What is required: Retype the entries exactly, but skip the pictures.

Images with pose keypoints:

################

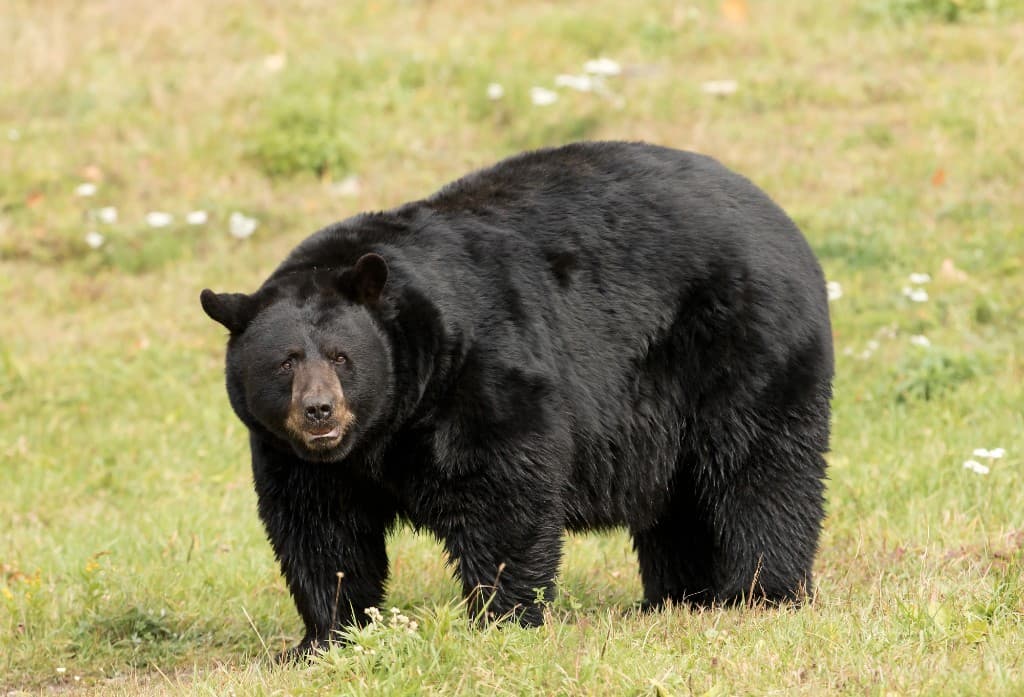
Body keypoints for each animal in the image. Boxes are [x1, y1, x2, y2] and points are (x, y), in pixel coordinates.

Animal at [200, 141, 833, 659]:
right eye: (285, 361)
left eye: (339, 356)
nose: (319, 411)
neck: (388, 424)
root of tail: (781, 218)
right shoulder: (296, 456)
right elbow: (319, 531)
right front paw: (324, 638)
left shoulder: (482, 373)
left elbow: (504, 492)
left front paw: (500, 617)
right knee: (680, 502)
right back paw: (678, 599)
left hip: (741, 345)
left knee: (759, 471)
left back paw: (761, 592)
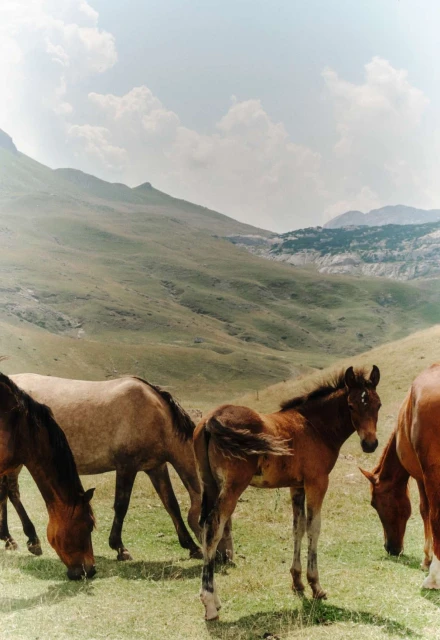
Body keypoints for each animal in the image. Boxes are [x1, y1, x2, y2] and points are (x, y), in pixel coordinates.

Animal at [2, 373, 202, 561]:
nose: (215, 558)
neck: (155, 415)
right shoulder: (126, 467)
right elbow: (121, 505)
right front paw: (120, 548)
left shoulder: (156, 467)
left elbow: (171, 504)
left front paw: (192, 546)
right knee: (12, 493)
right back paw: (29, 539)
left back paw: (9, 539)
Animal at [194, 365, 381, 620]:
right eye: (351, 405)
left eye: (378, 405)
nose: (370, 444)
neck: (315, 426)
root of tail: (212, 419)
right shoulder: (317, 482)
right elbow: (313, 528)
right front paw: (316, 585)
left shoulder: (297, 486)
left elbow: (297, 528)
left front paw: (297, 581)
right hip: (232, 487)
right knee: (214, 528)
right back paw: (210, 603)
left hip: (210, 484)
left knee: (204, 526)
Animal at [361, 363, 440, 590]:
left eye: (375, 504)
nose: (390, 548)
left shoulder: (421, 476)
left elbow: (425, 511)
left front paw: (426, 560)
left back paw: (433, 577)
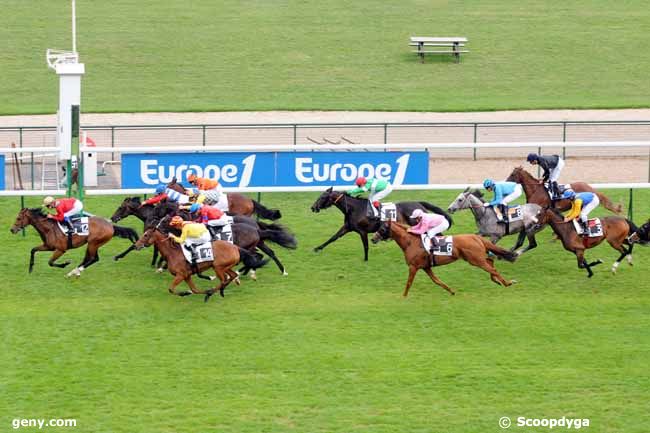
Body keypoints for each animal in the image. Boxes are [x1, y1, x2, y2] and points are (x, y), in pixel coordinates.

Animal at [9, 207, 139, 276]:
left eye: (18, 218)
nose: (12, 230)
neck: (49, 228)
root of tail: (110, 225)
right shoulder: (48, 246)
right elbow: (33, 250)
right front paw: (30, 268)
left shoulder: (61, 249)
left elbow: (50, 262)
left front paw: (65, 263)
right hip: (93, 244)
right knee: (90, 258)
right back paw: (74, 272)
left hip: (93, 243)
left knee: (93, 259)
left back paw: (76, 271)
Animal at [135, 223, 268, 300]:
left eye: (146, 235)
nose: (136, 245)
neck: (172, 253)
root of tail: (236, 247)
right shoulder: (187, 275)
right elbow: (194, 290)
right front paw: (190, 292)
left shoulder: (181, 275)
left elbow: (171, 289)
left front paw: (185, 293)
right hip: (226, 266)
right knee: (232, 276)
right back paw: (220, 290)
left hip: (218, 267)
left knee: (224, 279)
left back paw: (212, 292)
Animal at [308, 186, 450, 260]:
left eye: (322, 197)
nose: (313, 207)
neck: (355, 209)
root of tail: (419, 203)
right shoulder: (347, 227)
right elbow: (333, 238)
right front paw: (317, 248)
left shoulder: (362, 231)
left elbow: (365, 245)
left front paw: (365, 260)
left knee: (437, 233)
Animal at [370, 221, 516, 296]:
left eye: (382, 228)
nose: (373, 239)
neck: (410, 242)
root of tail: (476, 237)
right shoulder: (426, 267)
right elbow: (437, 281)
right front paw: (452, 291)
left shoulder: (413, 267)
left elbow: (409, 283)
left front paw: (403, 297)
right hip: (476, 257)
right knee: (491, 262)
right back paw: (497, 281)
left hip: (475, 259)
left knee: (492, 268)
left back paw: (507, 282)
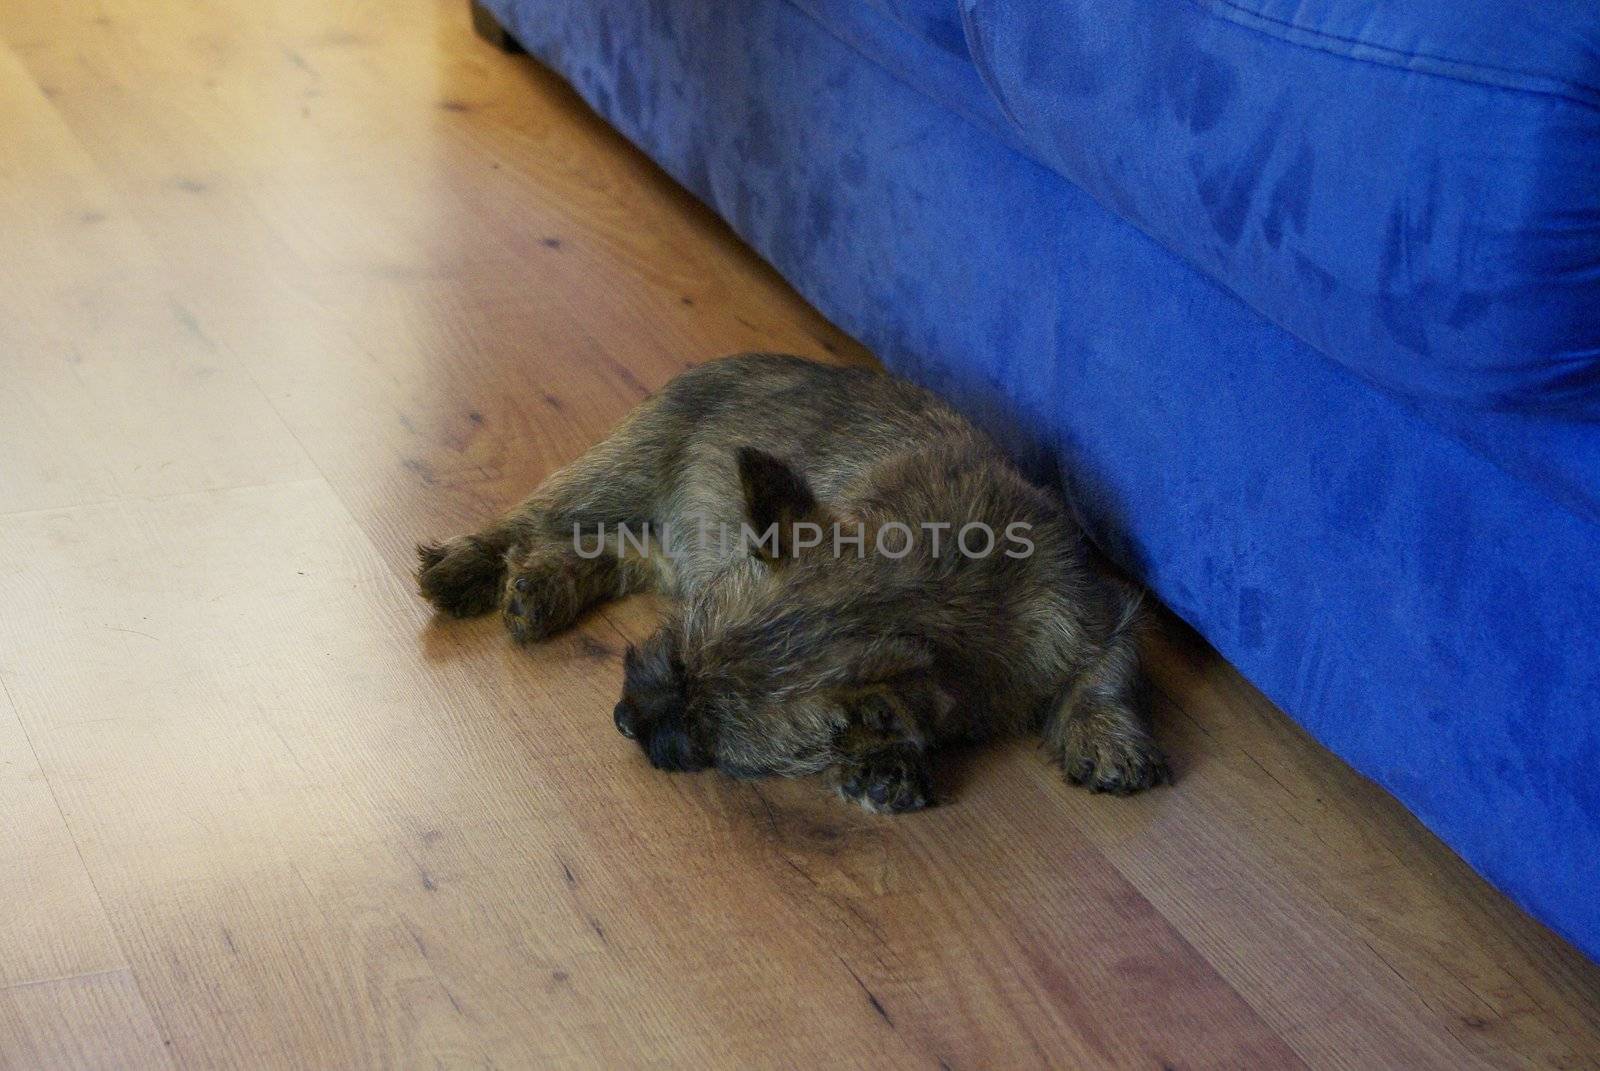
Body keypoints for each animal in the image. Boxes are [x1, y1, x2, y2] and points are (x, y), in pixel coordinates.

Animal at [416, 350, 1164, 810]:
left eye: (710, 730)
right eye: (676, 650)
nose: (623, 718)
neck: (936, 582)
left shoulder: (1091, 611)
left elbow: (1105, 675)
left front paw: (1107, 737)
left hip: (690, 541)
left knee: (625, 548)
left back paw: (544, 586)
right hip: (624, 468)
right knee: (531, 517)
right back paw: (466, 565)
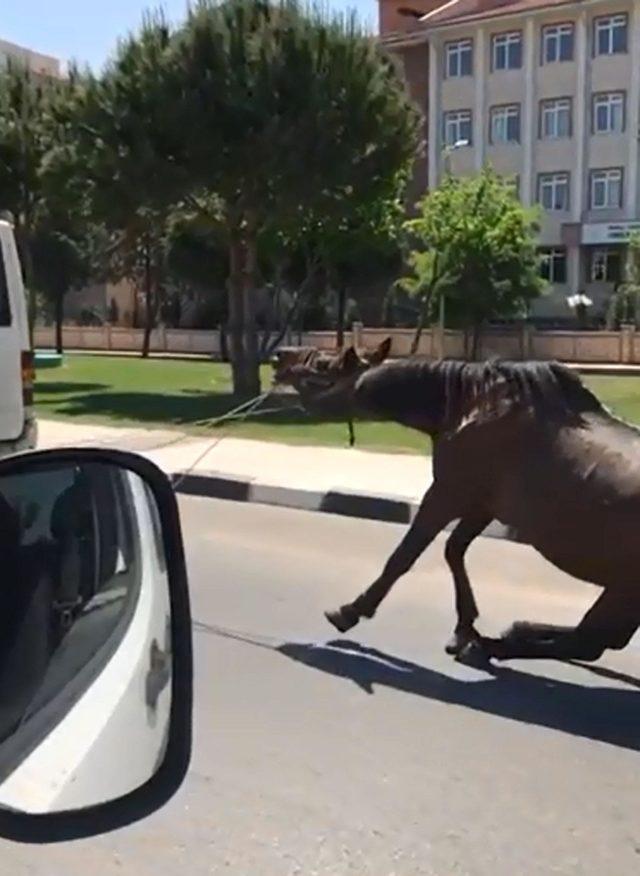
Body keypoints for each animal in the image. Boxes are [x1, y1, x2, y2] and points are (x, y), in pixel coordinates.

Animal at [272, 340, 640, 664]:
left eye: (323, 364)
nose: (279, 356)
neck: (468, 404)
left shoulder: (447, 493)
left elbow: (404, 556)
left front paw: (351, 610)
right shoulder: (481, 505)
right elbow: (454, 550)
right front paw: (464, 626)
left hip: (623, 591)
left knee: (590, 642)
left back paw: (492, 645)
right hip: (620, 593)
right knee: (595, 640)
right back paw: (511, 632)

################

Answer for the task:
Body keypoints for each animal in the image. Boxes are [x1, y1, x2, y2] and points are (x, y), in pixel coordinates.

Animal at [200, 141, 833, 659]:
right eye: (285, 361)
left eye: (339, 356)
nose: (319, 411)
neck: (388, 424)
root of tail: (781, 218)
right shoulder: (296, 456)
right elbow: (319, 531)
right front paw: (324, 638)
left shoulder: (482, 373)
left elbow: (504, 492)
left front paw: (500, 617)
right knee: (680, 502)
right back paw: (678, 599)
left hip: (741, 345)
left knee: (759, 471)
left back paw: (761, 592)
Body keypoints for each animal in the image. Boxes are [x1, y1, x2, y2] and points are (x, y), in pixel coordinates.

Animal at [2, 373, 202, 561]:
nose: (215, 558)
neck: (155, 415)
right shoulder: (126, 467)
right elbow: (121, 505)
right front paw: (120, 548)
left shoulder: (156, 467)
left elbow: (171, 504)
left front paw: (192, 546)
right knee: (12, 493)
right back paw: (29, 539)
left back paw: (9, 539)
Animal at [194, 365, 381, 620]:
right eye: (351, 405)
left eye: (378, 405)
nose: (370, 444)
neck: (315, 426)
root of tail: (212, 419)
right shoulder: (317, 482)
right elbow: (313, 528)
right front paw: (316, 585)
left shoulder: (297, 486)
left elbow: (297, 528)
left front paw: (297, 581)
right hip: (232, 487)
right knee: (214, 528)
right back paw: (210, 603)
left hip: (210, 484)
left knee: (204, 526)
Animal at [361, 363, 440, 590]:
left eye: (375, 504)
nose: (390, 548)
left shoulder: (421, 476)
left elbow: (425, 511)
left front paw: (426, 560)
left back paw: (433, 577)
Body keypoints for each animal in the image. Boxes are [x1, y1, x2, y2] and points are (x, y), in pixel coordinates.

Animal at [9, 207, 139, 276]:
left eye: (18, 218)
nose: (12, 230)
neck: (49, 228)
root of tail: (110, 225)
right shoulder: (48, 246)
right elbow: (33, 250)
right front paw: (30, 268)
left shoulder: (61, 249)
left elbow: (50, 262)
left front paw: (65, 263)
right hip: (93, 244)
right knee: (90, 258)
right back paw: (74, 272)
left hip: (93, 243)
left knee: (93, 259)
left back paw: (76, 271)
Animal at [135, 223, 268, 300]:
left eye: (146, 235)
nose: (136, 245)
neck: (172, 253)
root of tail: (236, 247)
right shoulder: (187, 275)
right elbow: (194, 290)
right front paw: (190, 292)
left shoulder: (181, 275)
left elbow: (171, 289)
left front paw: (185, 293)
right hip: (226, 266)
right knee: (232, 276)
right back paw: (220, 290)
left hip: (218, 267)
left knee: (224, 279)
left back paw: (212, 292)
Animal at [308, 186, 450, 260]:
left eye: (322, 197)
nose: (313, 207)
neck: (355, 209)
root of tail: (419, 203)
right shoulder: (347, 227)
right elbow: (333, 238)
right front paw: (317, 248)
left shoulder: (362, 231)
left elbow: (365, 245)
left front paw: (365, 260)
left knee: (437, 233)
Animal at [370, 221, 516, 296]:
left eye: (382, 228)
nose: (373, 239)
neck: (410, 242)
root of tail: (476, 237)
right shoulder: (426, 267)
right elbow: (437, 281)
right front paw: (452, 291)
left shoulder: (413, 267)
left elbow: (409, 283)
left front paw: (403, 297)
right hip: (476, 257)
right knee: (491, 262)
right back paw: (497, 281)
left hip: (475, 259)
left knee: (492, 268)
left back paw: (507, 282)
Body keypoints for each animal in the image. Boxes are [x1, y1, x2, y2] and points are (x, y), in pixel coordinates.

Animal at [416, 350, 1164, 810]:
left eye: (710, 730)
right eye: (676, 650)
nose: (623, 718)
neck: (936, 582)
left shoulder: (1091, 611)
left elbow: (1105, 675)
left front paw: (1107, 737)
left hip: (690, 541)
left knee: (625, 548)
left back paw: (544, 586)
right hip: (624, 468)
right knee: (531, 517)
right back paw: (466, 565)
Body keypoints for each animal in the image. Boxes are [x1, y1, x2, y2] and points are (x, y), in pixel coordinates.

Animal at [272, 340, 640, 664]:
left eye: (323, 364)
nose: (279, 356)
neck: (468, 404)
left shoulder: (447, 493)
left elbow: (404, 556)
left front paw: (351, 610)
right shoulder: (481, 505)
right elbow: (454, 550)
right front paw: (464, 626)
left hip: (623, 591)
left knee: (590, 642)
left back paw: (492, 645)
right hip: (620, 593)
right knee: (595, 640)
right back paw: (511, 632)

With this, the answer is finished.